Тетерин раскрыл Библию, помолился. Помолились и царь с царицею. Откашлявшись, стал читать:

– «…И отвечал Иов и сказал: о, если б верно взвешены были вопли мои и вместе с ними положили на весы страдание мое! Оно, верно бы, перетянуло песок морей! Оттого слова мои неистовы. Ибо стрелы вседержителя во мне; яд их пьет дух мой; ужасы Божии ополчилися против меня… О, когда бы сбылось желание мое, и чаяние мое исполнил Бог мой!..»

Царь поднялся с места, бледный, взволнованный.

– И боюсь я Иова и не могу оторваться, – задыхаясь от волнения, произнес Иван. – Читай!… Больно мне! А все ж читай.

Тетерин, стоя перед аналоем, рыдающим голосом продолжал – сначала читать по-латыни, а затем переводить прочитанное:

– «…Твердость ли камней – твердость моя? И медь ли плоть моя? Есть ли во мне помощь для меня? И есть ли для меня какая опора? Но братья мои неверны, как поток, как быстро текущие ручьи, которые черны ото льда и в которых скрывается снег…»

– Довольно! – стукнул ладонью по столу царь. – Раскрой Книгу Царств. Про Давида… Как отсек голову…

Голос Тетерина звучал с торжественной медлительностью, бодро, восторженно:

– «…И опустил Давид руку свою в сумку и взял оттуда камень и бросил из пращи и поразил филистимлянина Голиафа в лоб, так что камень вонзился в лоб его, и он упал лицом на землю…»

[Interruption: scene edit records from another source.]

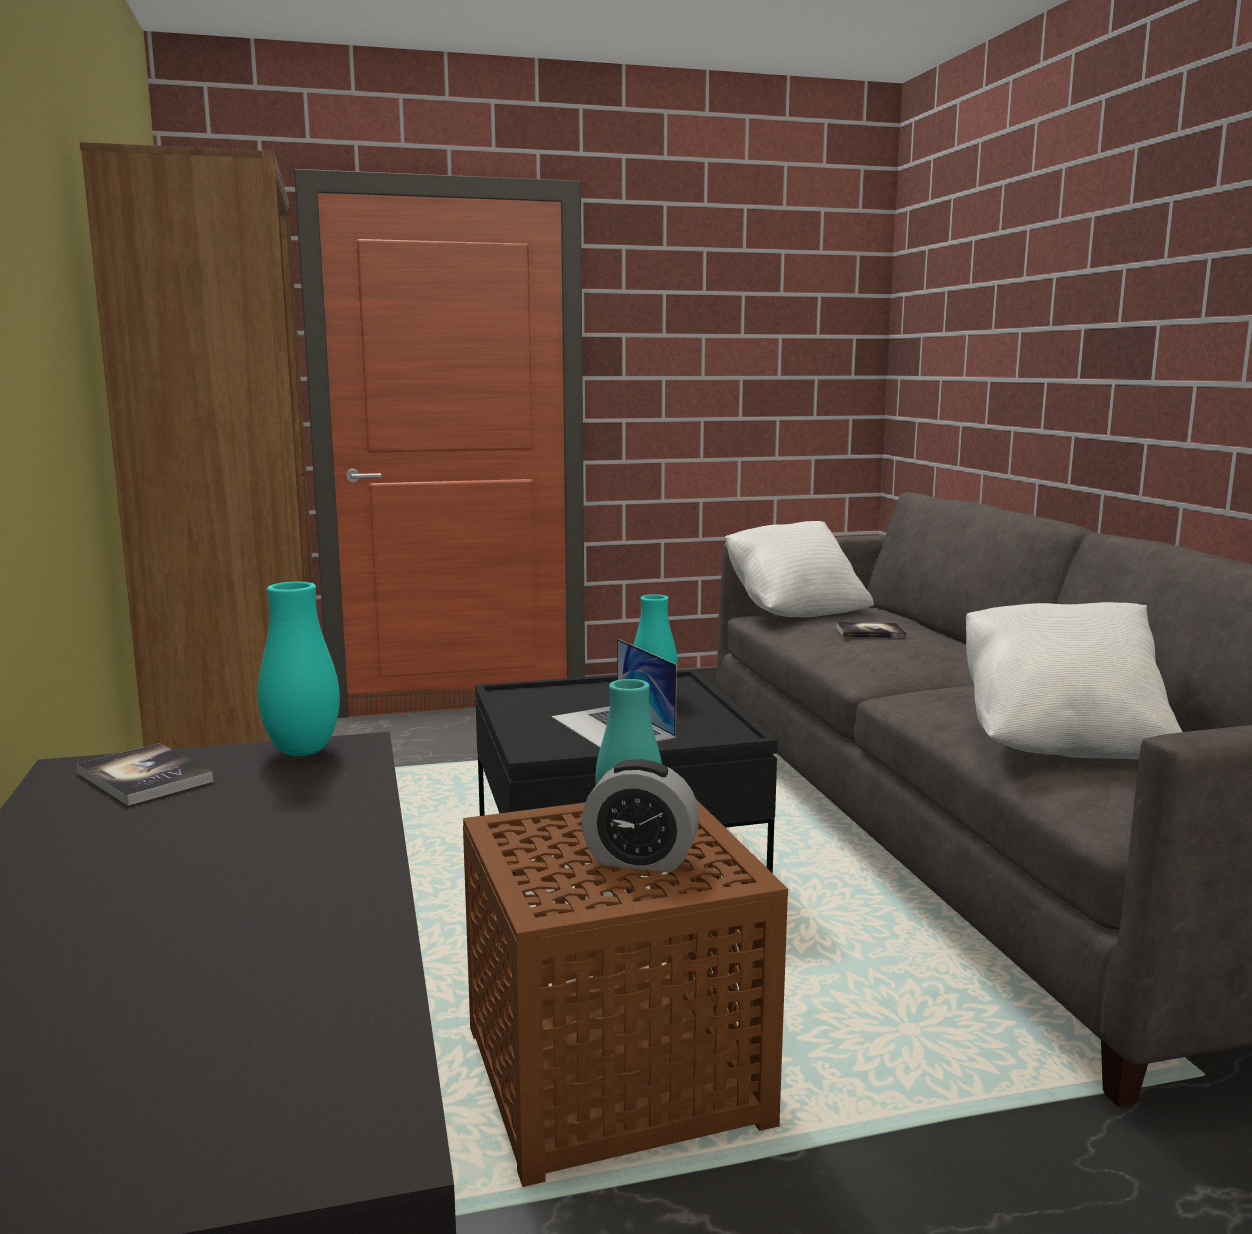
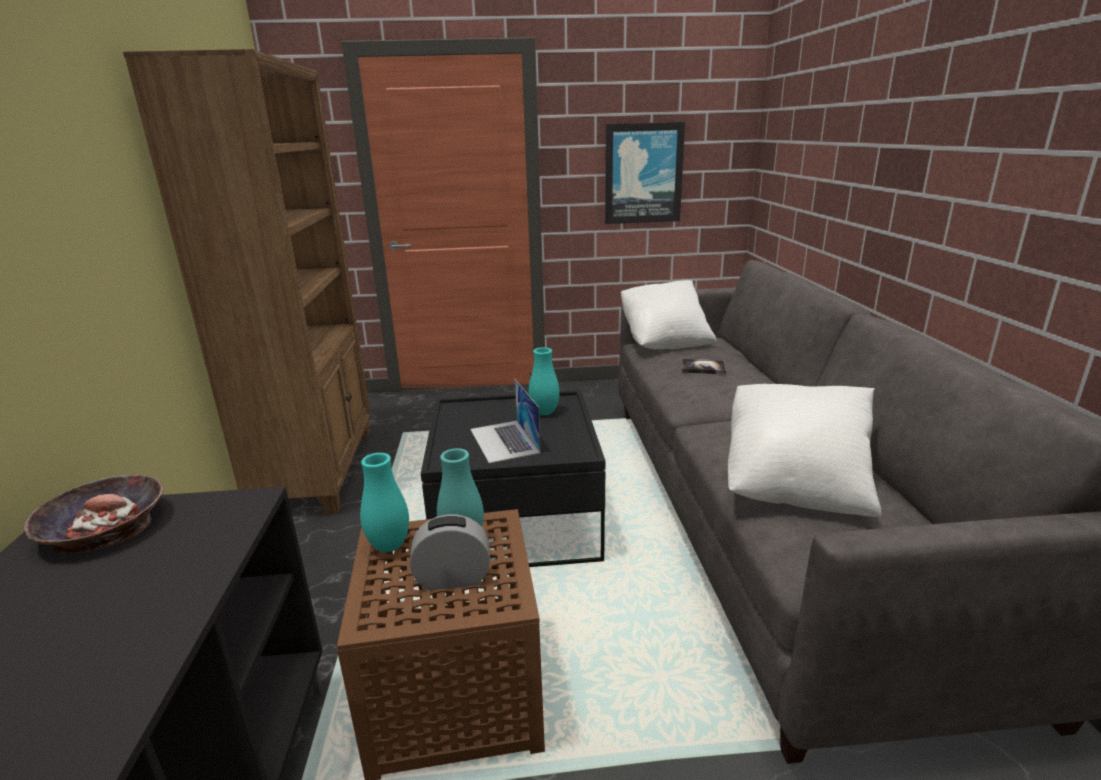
camera: 10 degrees right, 10 degrees up
book [77,743,214,806] -> bowl [23,474,163,553]
turquoise vase [258,582,340,756] -> turquoise vase moved to [360,453,409,552]
alarm clock [581,759,700,872] -> alarm clock turned 150 degrees clockwise [410,514,490,590]
none -> picture [605,122,685,224]

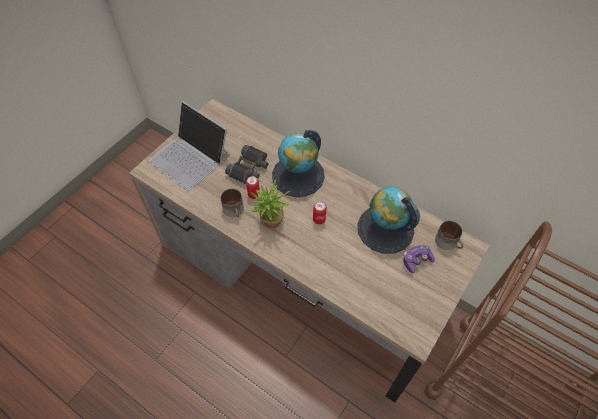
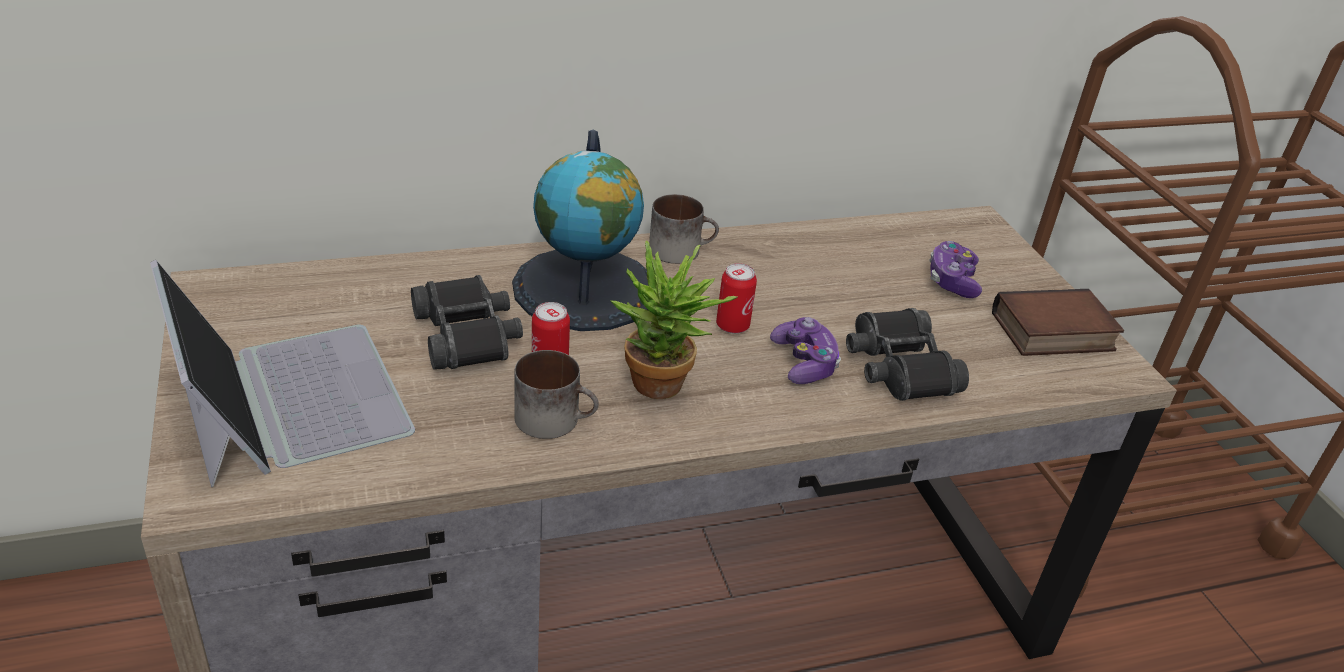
camera: 55 degrees left, 20 degrees down
laptop [149,101,230,190] -> laptop turned 105 degrees counterclockwise [150,260,415,487]
globe [357,187,420,254] -> none
mug [435,221,464,250] -> mug moved to [649,194,719,264]
none -> game controller [770,317,841,384]
none -> black binoculars [846,308,969,401]
none -> book [992,289,1124,356]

Царь выпрямился, глаза его оживились, на губах мелькнула улыбка.

– «…Так одолел Давид Голиафа пращою и камнем и поразил филистимлянина и убил его; меча же не было в руках Давида. Тогда Давид подбежал и, наступив на филистимлянина, взял меч его и, вынув из ножен, ударил его и… отсек ему голову его. Филистимляне, увидев, что Голиаф убит, испугались и побежали…»

Царь громко рассмеялся, Анастасия тоже – опять в угоду царю.

– Кабы и нам было, – сказал Иван, – чтобы печатные книги, подобно грекам, Венеции и Фрагии[49] и прочим языцам излагать. Пускай люди наши читают единое. Писаные же книги – темны. Недоброхот может волею своею и бесчестием писать и во вред нам. Поп Семен напишет: «служите нелицеприятно», а дьякон Ефимка – «не слушайте царя!» и многое другое. А нам то ведать не можно. Велико наше государство, и нужны нам мужи, богатые разумом светлым. Вот и про Давида надобно, чтобы знали наши, как носитель правды осилил сильнейшего его носителя зла. Не след и нам бояться иноземных королей!

Он встал, подошел к Тетерину:

– Постой, дай взгляну я…

Книга большая, в кожаном переплете, прикована к аналою цепью. Иван взял ее, раскрыл, погладил бумагу, осмотрел переплет.

– Добро! Зри, государыня!

Анастасия уже не в первый раз видит эту книгу, не в первый раз она гладит, по примеру Ивана, шероховатые влажные страницы и переплет.

– Добро, батюшка-государь, добро!..

И в самом деле, Анастасии полюбилась эта книга. В ней так много сказано о жизни царей, когда-то живших и давно умерших… И к тому же Иван Васильевич всегда успокаивался, когда слушал чтение ее.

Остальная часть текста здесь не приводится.